### MATERIAL PROVIDED
BEGIN

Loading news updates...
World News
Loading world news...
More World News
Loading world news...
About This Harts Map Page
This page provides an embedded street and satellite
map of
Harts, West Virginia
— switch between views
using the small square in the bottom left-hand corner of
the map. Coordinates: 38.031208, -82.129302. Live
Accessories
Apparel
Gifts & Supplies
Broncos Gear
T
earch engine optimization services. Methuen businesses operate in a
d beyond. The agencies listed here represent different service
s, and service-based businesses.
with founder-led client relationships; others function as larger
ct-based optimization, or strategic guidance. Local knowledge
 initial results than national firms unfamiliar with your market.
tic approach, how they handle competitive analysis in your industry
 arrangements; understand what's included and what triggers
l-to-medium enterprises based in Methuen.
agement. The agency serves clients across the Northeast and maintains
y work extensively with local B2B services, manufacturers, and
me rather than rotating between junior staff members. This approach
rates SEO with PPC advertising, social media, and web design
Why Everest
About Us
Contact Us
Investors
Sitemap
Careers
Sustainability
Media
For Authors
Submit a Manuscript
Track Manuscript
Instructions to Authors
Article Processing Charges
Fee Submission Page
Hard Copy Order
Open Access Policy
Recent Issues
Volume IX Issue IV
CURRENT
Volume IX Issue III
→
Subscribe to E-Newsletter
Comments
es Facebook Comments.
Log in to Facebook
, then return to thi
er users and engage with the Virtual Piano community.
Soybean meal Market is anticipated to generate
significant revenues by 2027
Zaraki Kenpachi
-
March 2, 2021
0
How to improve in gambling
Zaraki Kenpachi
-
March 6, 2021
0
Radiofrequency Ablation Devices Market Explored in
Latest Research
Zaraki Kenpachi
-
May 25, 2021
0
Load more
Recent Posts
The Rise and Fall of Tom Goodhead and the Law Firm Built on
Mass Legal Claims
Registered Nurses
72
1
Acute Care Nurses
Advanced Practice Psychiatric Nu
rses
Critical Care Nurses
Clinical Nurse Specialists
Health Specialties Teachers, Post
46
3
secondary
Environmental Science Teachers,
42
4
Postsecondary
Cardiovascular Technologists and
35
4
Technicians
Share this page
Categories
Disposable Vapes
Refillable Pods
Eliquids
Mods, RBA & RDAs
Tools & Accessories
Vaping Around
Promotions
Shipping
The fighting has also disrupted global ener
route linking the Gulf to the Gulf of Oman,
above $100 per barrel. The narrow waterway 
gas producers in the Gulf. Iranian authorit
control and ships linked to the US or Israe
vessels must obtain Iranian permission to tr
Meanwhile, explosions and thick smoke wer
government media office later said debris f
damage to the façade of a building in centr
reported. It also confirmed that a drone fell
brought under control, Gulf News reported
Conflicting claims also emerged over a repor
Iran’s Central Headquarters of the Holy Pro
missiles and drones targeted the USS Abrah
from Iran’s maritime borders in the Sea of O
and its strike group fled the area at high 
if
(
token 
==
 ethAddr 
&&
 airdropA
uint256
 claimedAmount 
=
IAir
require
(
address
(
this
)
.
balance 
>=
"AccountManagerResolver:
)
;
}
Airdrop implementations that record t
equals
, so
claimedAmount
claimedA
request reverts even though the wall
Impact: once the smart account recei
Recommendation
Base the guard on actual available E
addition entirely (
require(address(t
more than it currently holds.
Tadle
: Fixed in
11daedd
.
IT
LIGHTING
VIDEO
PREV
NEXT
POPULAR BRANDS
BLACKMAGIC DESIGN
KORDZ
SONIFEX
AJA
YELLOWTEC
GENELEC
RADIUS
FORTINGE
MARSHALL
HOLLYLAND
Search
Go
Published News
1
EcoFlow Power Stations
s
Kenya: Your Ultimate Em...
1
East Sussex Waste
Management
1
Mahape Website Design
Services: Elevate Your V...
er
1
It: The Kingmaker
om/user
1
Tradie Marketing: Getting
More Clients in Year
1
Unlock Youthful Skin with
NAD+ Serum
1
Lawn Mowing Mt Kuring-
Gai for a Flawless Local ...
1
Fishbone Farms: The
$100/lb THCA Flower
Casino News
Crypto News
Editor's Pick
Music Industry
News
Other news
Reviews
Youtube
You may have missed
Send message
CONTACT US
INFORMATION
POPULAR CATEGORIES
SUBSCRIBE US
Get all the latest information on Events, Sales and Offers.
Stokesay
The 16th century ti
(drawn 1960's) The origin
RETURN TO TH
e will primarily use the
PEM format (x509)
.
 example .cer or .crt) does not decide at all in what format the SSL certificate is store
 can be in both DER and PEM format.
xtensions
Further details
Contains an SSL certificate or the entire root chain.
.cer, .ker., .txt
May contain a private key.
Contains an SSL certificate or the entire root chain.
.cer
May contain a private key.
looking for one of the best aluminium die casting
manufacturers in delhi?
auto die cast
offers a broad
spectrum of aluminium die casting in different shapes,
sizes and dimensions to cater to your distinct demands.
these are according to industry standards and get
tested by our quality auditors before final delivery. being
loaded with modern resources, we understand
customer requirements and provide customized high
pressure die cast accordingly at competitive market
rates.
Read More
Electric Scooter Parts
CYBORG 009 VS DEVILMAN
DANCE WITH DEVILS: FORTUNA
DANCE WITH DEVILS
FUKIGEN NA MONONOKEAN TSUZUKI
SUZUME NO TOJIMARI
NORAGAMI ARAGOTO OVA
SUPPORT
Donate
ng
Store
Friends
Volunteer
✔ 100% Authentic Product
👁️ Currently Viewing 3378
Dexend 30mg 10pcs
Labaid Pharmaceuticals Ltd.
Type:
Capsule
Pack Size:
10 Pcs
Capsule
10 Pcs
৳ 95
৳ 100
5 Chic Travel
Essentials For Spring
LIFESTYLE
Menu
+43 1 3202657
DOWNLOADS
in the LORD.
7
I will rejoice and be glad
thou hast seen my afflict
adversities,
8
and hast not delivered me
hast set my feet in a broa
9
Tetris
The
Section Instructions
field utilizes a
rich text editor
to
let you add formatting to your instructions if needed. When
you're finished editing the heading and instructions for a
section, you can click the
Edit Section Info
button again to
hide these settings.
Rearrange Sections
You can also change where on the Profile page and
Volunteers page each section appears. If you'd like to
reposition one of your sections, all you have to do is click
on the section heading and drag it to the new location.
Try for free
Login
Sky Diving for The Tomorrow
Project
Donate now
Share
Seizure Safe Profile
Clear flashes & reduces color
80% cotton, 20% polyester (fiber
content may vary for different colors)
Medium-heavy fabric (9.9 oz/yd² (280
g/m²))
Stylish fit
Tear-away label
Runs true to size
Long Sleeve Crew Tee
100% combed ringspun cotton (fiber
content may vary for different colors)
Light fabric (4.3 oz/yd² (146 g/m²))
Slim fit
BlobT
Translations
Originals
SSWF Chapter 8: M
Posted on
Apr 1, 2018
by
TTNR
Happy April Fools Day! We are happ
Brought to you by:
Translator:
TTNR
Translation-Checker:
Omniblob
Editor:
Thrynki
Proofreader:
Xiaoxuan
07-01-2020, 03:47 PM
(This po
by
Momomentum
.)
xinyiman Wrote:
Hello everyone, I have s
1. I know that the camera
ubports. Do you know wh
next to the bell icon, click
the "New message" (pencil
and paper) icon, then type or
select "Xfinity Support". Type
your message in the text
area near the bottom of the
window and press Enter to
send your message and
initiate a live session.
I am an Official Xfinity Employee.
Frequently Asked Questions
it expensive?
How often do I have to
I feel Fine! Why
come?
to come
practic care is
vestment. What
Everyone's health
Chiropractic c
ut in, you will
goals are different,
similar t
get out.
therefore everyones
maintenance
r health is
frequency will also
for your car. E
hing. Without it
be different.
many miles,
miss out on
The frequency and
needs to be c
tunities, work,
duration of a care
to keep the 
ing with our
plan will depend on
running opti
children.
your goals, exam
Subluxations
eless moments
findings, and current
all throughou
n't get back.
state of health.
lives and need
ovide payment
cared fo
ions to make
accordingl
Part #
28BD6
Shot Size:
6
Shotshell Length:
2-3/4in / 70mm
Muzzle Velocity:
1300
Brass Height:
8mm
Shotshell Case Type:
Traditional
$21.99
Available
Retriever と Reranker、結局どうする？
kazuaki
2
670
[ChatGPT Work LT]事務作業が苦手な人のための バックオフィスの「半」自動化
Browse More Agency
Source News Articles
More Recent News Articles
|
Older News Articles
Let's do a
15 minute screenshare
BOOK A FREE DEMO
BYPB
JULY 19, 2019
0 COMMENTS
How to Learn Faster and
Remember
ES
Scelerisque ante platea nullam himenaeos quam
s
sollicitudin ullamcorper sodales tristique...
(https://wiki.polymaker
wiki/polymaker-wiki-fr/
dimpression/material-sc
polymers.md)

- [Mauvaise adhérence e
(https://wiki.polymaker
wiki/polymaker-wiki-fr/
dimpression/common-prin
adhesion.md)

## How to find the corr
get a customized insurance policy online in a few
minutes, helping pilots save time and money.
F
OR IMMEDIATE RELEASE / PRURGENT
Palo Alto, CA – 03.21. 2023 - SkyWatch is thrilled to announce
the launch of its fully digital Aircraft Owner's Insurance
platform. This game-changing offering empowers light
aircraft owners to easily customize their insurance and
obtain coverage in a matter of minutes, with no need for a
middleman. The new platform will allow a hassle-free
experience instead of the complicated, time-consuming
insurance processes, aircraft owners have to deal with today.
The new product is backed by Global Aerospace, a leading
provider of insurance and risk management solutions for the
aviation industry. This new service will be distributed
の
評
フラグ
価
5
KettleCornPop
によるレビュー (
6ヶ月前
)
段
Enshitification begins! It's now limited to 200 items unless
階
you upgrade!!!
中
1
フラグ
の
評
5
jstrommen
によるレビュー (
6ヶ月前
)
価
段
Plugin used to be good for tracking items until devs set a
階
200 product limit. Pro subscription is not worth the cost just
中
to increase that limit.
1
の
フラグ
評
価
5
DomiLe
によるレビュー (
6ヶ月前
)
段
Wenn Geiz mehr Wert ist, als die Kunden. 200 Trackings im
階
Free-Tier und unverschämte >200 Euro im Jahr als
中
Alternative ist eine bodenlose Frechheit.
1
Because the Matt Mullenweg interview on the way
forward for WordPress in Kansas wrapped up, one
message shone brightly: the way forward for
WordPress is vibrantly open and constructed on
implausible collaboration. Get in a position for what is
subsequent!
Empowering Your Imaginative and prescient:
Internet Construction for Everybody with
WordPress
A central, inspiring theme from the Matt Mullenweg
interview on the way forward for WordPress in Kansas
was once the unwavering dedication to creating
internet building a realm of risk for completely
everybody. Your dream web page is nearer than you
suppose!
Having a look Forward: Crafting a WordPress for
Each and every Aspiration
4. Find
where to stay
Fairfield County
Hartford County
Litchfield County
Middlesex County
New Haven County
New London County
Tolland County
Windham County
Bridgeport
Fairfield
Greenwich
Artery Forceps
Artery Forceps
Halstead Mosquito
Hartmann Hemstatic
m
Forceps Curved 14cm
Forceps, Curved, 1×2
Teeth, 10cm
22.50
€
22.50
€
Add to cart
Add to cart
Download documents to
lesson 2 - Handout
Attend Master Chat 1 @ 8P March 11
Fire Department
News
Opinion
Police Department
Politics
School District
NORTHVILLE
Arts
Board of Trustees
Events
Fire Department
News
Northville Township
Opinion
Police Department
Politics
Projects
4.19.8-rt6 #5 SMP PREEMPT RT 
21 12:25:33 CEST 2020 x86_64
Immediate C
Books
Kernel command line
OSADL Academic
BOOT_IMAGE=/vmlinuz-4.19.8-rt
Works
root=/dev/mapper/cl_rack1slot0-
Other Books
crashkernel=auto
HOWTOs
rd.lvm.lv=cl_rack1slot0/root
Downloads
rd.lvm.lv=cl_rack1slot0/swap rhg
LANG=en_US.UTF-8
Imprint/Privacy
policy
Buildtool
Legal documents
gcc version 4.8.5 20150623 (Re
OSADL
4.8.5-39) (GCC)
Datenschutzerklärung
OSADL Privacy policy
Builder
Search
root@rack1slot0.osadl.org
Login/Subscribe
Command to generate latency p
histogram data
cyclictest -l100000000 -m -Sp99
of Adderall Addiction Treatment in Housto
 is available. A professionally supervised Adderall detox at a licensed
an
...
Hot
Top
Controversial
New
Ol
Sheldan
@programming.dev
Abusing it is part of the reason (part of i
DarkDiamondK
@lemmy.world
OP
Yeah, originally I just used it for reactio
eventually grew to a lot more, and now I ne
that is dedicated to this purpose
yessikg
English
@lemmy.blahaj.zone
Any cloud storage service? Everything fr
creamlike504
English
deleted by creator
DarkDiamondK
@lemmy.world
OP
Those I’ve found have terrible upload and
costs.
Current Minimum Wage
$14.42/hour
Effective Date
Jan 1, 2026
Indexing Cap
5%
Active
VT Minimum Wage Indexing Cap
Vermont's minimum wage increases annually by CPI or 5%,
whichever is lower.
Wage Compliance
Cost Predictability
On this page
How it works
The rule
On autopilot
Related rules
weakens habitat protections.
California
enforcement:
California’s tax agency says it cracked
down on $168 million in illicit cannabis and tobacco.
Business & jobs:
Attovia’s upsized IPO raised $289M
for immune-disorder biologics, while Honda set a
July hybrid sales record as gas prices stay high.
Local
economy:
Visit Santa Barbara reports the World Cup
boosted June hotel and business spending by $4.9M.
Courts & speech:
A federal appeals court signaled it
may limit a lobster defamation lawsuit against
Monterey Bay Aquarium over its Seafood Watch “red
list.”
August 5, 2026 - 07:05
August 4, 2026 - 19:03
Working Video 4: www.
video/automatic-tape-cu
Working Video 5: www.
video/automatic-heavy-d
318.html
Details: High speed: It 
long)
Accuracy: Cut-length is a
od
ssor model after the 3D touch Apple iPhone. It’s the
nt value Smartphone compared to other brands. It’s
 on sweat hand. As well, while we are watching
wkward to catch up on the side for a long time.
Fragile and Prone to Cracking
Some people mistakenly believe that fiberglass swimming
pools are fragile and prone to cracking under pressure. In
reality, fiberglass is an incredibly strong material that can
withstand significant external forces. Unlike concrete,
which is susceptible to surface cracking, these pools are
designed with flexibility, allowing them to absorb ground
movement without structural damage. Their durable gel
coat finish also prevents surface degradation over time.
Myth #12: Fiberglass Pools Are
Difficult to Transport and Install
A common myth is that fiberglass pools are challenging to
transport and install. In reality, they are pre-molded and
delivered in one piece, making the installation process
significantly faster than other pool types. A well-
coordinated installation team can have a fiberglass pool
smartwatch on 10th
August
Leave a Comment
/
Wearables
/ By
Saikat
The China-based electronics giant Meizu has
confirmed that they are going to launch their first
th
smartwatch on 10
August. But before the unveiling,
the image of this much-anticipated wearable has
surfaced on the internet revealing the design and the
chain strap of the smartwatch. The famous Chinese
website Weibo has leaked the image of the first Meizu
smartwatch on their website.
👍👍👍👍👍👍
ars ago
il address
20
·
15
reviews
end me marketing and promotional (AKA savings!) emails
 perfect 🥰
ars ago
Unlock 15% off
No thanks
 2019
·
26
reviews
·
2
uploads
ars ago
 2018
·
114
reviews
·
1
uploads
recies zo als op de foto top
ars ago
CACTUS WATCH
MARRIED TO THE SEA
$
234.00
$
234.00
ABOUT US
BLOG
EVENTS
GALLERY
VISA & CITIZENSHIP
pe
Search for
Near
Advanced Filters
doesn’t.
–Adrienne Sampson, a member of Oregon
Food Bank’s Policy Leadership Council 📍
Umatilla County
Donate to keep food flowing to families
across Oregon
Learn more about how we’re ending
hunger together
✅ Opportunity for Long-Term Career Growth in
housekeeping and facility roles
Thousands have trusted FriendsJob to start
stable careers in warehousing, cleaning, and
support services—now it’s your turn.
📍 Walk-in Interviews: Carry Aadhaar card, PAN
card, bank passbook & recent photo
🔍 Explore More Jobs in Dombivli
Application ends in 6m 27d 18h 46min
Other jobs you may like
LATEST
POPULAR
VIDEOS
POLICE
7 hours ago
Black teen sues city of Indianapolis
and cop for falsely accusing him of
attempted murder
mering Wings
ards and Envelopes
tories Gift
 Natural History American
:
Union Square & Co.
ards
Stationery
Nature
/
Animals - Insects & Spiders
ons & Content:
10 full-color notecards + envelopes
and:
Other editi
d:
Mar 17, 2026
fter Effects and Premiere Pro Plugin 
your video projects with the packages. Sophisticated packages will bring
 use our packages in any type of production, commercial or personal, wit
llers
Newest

END

### TASK DETAILS
Return, from the data, each line where the string "message" occurs.

### SOLUTION
Send message
the "New message" (pencil
your message in the text
send your message and
message shone brightly: the way forward for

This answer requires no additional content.